Work instruction ▸
Beginning at the line containing "35805 | $1,042,405.22 |" in the material below and ending at the line containing "County: FRANKLIN", return each line exactly and add nothing.

Records to process ▸

----

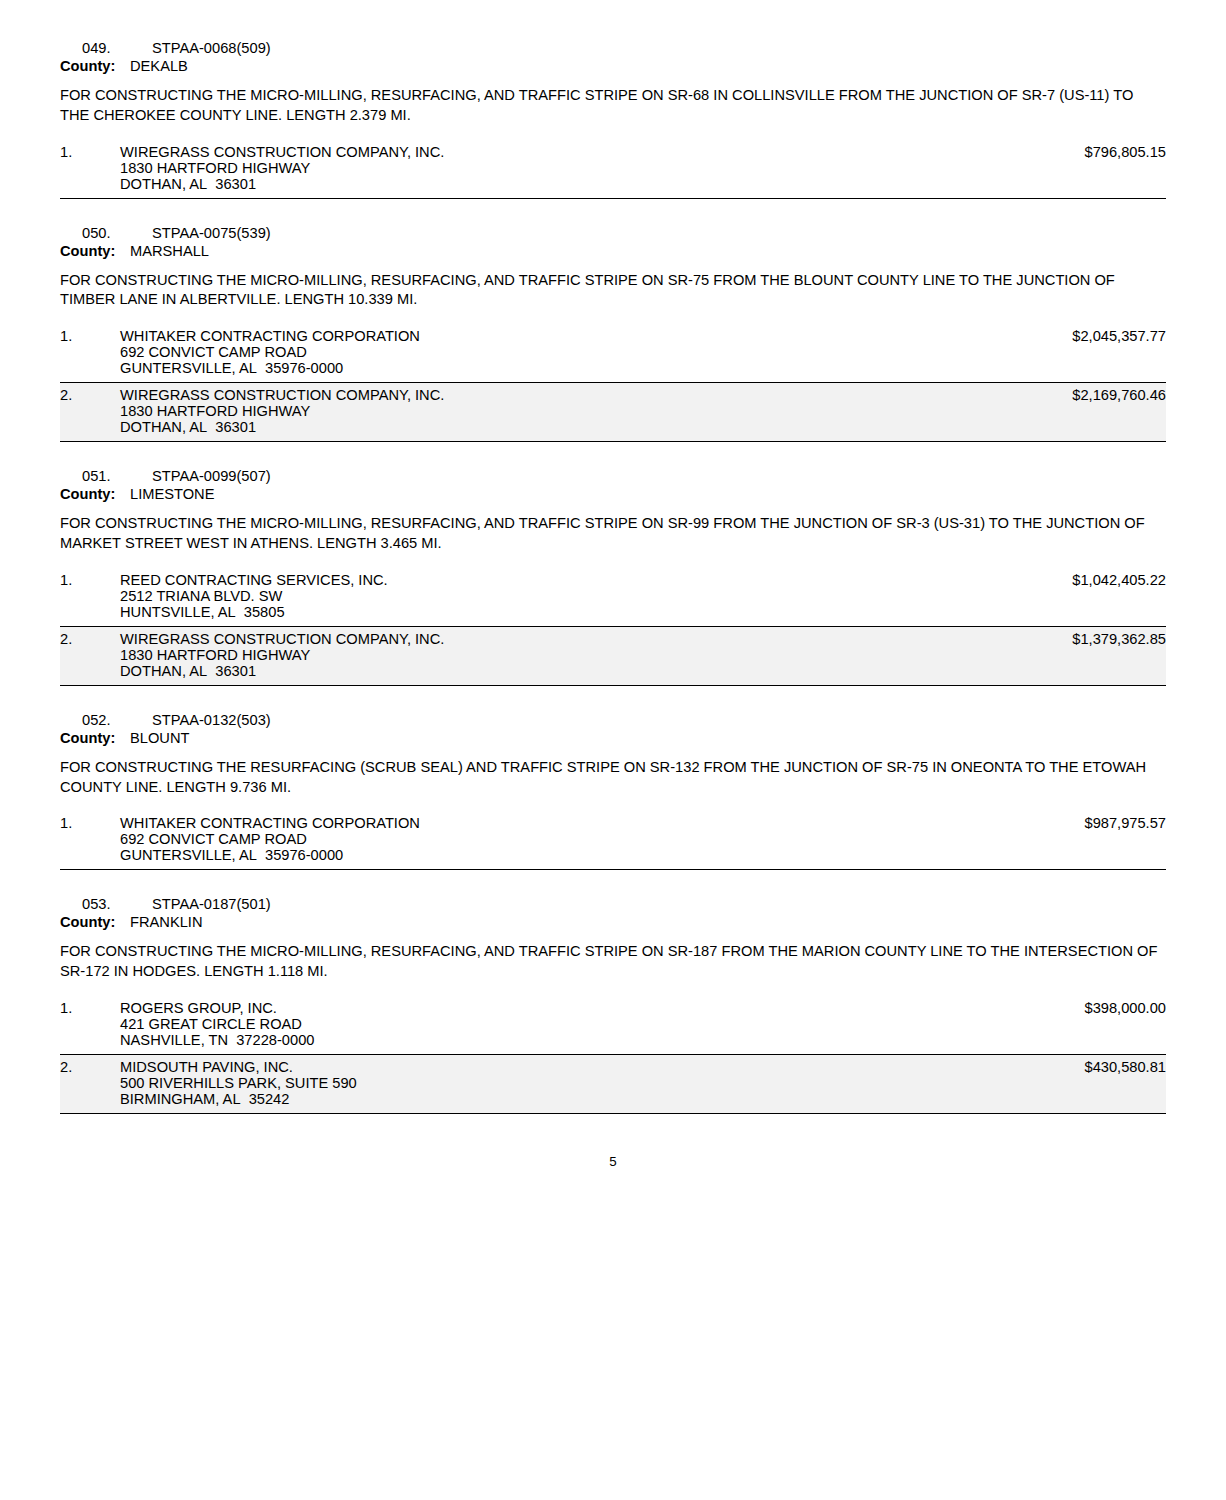049. STPAA-0068(509)
County: DEKALB
FOR CONSTRUCTING THE MICRO-MILLING, RESURFACING, AND TRAFFIC STRIPE ON SR-68 IN COLLINSVILLE FROM THE JUNCTION OF SR-7 (US-11) TO THE CHEROKEE COUNTY LINE. LENGTH 2.379 MI.
| 1. | WIREGRASS CONSTRUCTION COMPANY, INC. 1830 HARTFORD HIGHWAY DOTHAN, AL 36301 | $796,805.15 |
050. STPAA-0075(539)
County: MARSHALL
FOR CONSTRUCTING THE MICRO-MILLING, RESURFACING, AND TRAFFIC STRIPE ON SR-75 FROM THE BLOUNT COUNTY LINE TO THE JUNCTION OF TIMBER LANE IN ALBERTVILLE. LENGTH 10.339 MI.
| 1. | WHITAKER CONTRACTING CORPORATION 692 CONVICT CAMP ROAD GUNTERSVILLE, AL 35976-0000 | $2,045,357.77 |
| 2. | WIREGRASS CONSTRUCTION COMPANY, INC. 1830 HARTFORD HIGHWAY DOTHAN, AL 36301 | $2,169,760.46 |
051. STPAA-0099(507)
County: LIMESTONE
FOR CONSTRUCTING THE MICRO-MILLING, RESURFACING, AND TRAFFIC STRIPE ON SR-99 FROM THE JUNCTION OF SR-3 (US-31) TO THE JUNCTION OF MARKET STREET WEST IN ATHENS. LENGTH 3.465 MI.
| 1. | REED CONTRACTING SERVICES, INC. 2512 TRIANA BLVD. SW HUNTSVILLE, AL 35805 | $1,042,405.22 |
| 2. | WIREGRASS CONSTRUCTION COMPANY, INC. 1830 HARTFORD HIGHWAY DOTHAN, AL 36301 | $1,379,362.85 |
052. STPAA-0132(503)
County: BLOUNT
FOR CONSTRUCTING THE RESURFACING (SCRUB SEAL) AND TRAFFIC STRIPE ON SR-132 FROM THE JUNCTION OF SR-75 IN ONEONTA TO THE ETOWAH COUNTY LINE. LENGTH 9.736 MI.
| 1. | WHITAKER CONTRACTING CORPORATION 692 CONVICT CAMP ROAD GUNTERSVILLE, AL 35976-0000 | $987,975.57 |
053. STPAA-0187(501)
County: FRANKLIN
FOR CONSTRUCTING THE MICRO-MILLING, RESURFACING, AND TRAFFIC STRIPE ON SR-187 FROM THE MARION COUNTY LINE TO THE INTERSECTION OF SR-172 IN HODGES. LENGTH 1.118 MI.
| 1. | ROGERS GROUP, INC. 421 GREAT CIRCLE ROAD NASHVILLE, TN 37228-0000 | $398,000.00 |
| 2. | MIDSOUTH PAVING, INC. 500 RIVERHILLS PARK, SUITE 590 BIRMINGHAM, AL 35242 | $430,580.81 |
5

----

The answer ▸
| 1. | REED CONTRACTING SERVICES, INC. 2512 TRIANA BLVD. SW HUNTSVILLE, AL 35805 | $1,042,405.22 |
| 2. | WIREGRASS CONSTRUCTION COMPANY, INC. 1830 HARTFORD HIGHWAY DOTHAN, AL 36301 | $1,379,362.85 |
052. STPAA-0132(503)
County: BLOUNT
FOR CONSTRUCTING THE RESURFACING (SCRUB SEAL) AND TRAFFIC STRIPE ON SR-132 FROM THE JUNCTION OF SR-75 IN ONEONTA TO THE ETOWAH COUNTY LINE. LENGTH 9.736 MI.
| 1. | WHITAKER CONTRACTING CORPORATION 692 CONVICT CAMP ROAD GUNTERSVILLE, AL 35976-0000 | $987,975.57 |
053. STPAA-0187(501)
County: FRANKLIN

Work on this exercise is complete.